Agricultural exports fell 18 per cent short of the target in 2020. Significant purchases of goods such as pork, corn, cotton and wheat helped, but declines in soybeans and lobsters dragged the figure down. Also as part of the deal, China lifted import restrictions on a raft of American farm goods, including poultry, pork, soybeans and barley.
China’s quarterly trade surplus with US
In millions of USD
China’s imports of energy products met just 37 per cent of the commitment, the report said. Liquefied natural gas hit 89 per cent of the target, but coal hit just 14 per cent and crude oil 45 per cent.
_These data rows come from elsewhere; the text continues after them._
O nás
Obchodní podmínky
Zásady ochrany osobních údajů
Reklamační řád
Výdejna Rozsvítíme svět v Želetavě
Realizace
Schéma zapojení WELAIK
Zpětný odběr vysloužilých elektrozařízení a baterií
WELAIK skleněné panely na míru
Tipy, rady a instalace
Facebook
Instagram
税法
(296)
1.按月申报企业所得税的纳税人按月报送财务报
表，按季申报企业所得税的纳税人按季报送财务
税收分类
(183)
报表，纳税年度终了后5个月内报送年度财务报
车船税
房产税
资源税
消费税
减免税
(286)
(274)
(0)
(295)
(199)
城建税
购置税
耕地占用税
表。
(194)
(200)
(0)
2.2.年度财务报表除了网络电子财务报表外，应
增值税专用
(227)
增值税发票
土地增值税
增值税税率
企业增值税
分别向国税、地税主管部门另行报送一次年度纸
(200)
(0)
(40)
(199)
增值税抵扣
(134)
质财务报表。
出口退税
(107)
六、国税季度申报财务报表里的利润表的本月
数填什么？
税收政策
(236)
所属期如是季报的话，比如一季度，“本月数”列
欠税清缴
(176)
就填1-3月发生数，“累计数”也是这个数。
This may have been in part due to historically low oil prices over much of 2020.
How will a Joe Biden presidency impact the US-China trade war?
Before his presidential inauguration, Joe Biden confirmed he would not make any “immediate moves” to lift tariffs the Trump administration had imposed on imports of Chinese goods before a full review of the existing phase-one trade deal and consultations with US allies.
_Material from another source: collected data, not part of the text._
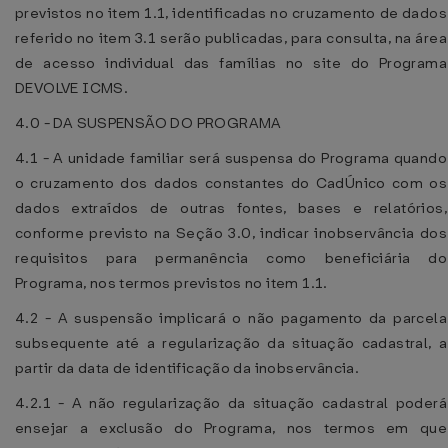
previstos no item 1.1, identificadas no cruzamento de dados
referido no item 3.1 serão publicadas, para consulta, na área
de acesso individual das famílias no site do Programa
DEVOLVE ICMS.
4.0 - DA SUSPENSÃO DO PROGRAMA
4.1 - A unidade familiar será suspensa do Programa quando
o cruzamento dos dados constantes do CadÚnico com os
dados extraídos de outras fontes, bases e relatórios,
conforme previsto na Seção 3.0, indicar inobservância dos
requisitos para permanência como beneficiária do
Programa, nos termos previstos no item 1.1.
4.2 - A suspensão implicará o não pagamento da parcela
subsequente até a regularização da situação cadastral, a
partir da data de identificação da inobservância.
4.2.1 - A não regularização da situação cadastral poderá
ensejar a exclusão do Programa, nos termos em que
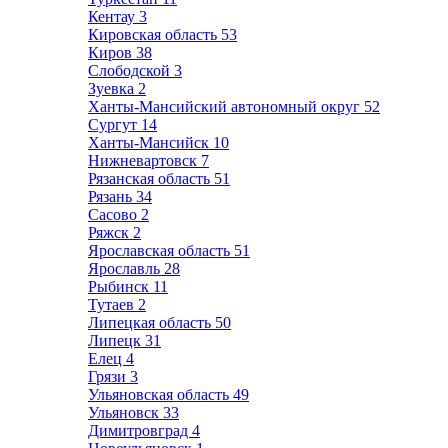
Кентау
3
Кировская область
53
Киров
38
Слободской
3
Зуевка
2
Ханты-Мансийский автономный округ
52
Сургут
14
Ханты-Мансийск
10
Нижневартовск
7
Рязанская область
51
Рязань
34
Сасово
2
Ряжск
2
Ярославская область
51
Ярославль
28
Рыбинск
11
Тутаев
2
Липецкая область
50
Липецк
31
Елец
4
Грязи
3
Ульяновская область
49
Ульяновск
33
Димитровград
4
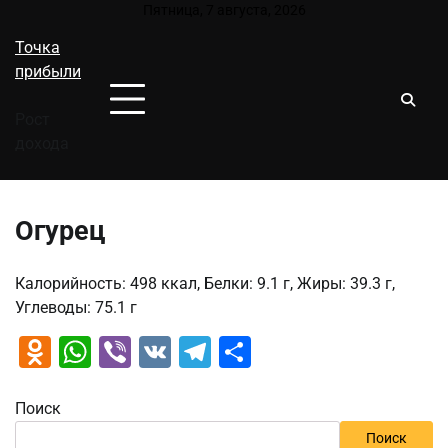
Перейти
Пятница, 7 августа, 2026
к
Точка
содержимому
прибыли
Рост
дохода
Огурец
Калорийность: 498 ккал, Белки: 9.1 г, Жиры: 39.3 г,
Углеводы: 75.1 г
Odnoklassniki
WhatsApp
Viber
VK
Telegram
Отправить
Поиск
Поиск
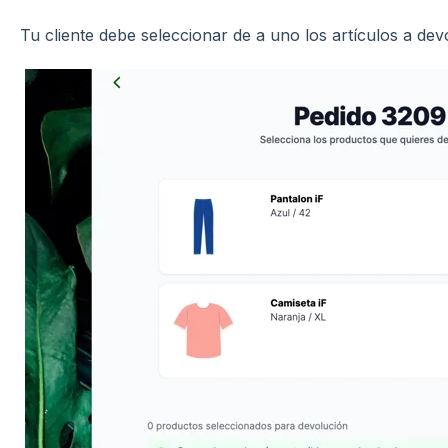
Tu cliente debe seleccionar de a uno los artículos a dev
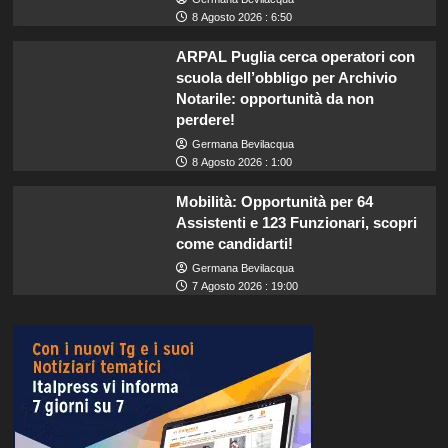
8 Agosto 2026 : 6:50
ARPAL Puglia cerca operatori con
scuola dell’obbligo per Archivio
Notarile: opportunità da non
perdere!
Germana Bevilacqua
8 Agosto 2026 : 1:00
Mobilità: Opportunità per 64
Assistenti e 123 Funzionari, scopri
come candidarti!
Germana Bevilacqua
7 Agosto 2026 : 19:00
In an interview with The New York Times published at the start of December 2020, Biden said the “best China strategy” was to get all traditional US allies in Asia and Europe “on the same page”, which will be his major priority “in the opening weeks” of his presidency.
Biden said his trade policies would focus on “China’s abusive practices”, including “stealing intellectual property, dumping products, illegal subsidies to corporations” and forced technology transfers.
In February 2021, US Treasury Secretary Janet Yellen told CNBC that tariffs on China put in place by the Trump administration would be “kept in place for the moment”.
A “top-to-bottom review” of China’s trade policy by the Biden administration is set to include how to approach Trump’s phase-one trade deal with Beijing that expires at the end of 2021.
New US Trade Representative Katherine Tai said in March 2021 that a trade meeting between China and the US would take place “when the time is right”, and that US tariffs on Chinese imports would remain as “no negotiator walks away from leverage”.
Tai added in May 2021 that the review would include what to do with many expired exclusions from Section 301 tariffs on Chinese imports, noting that “time is of the essence” in completing the review.
Two sources familiar with the discussions said at the start of May that top trade negotiators from China and the Biden administration were moving towards holding their first conversation to review the phase-one trade deal.
Towards the end of May 2021, the US and the European Union issued a joint statement saying that they can partner to “hold countries like China that support trade-distorting policies to account”.
The statement was issued by Tai, US Secretary of Commerce Gina Raimondo and European Commission executive vice-president Valdis Dombrovskis.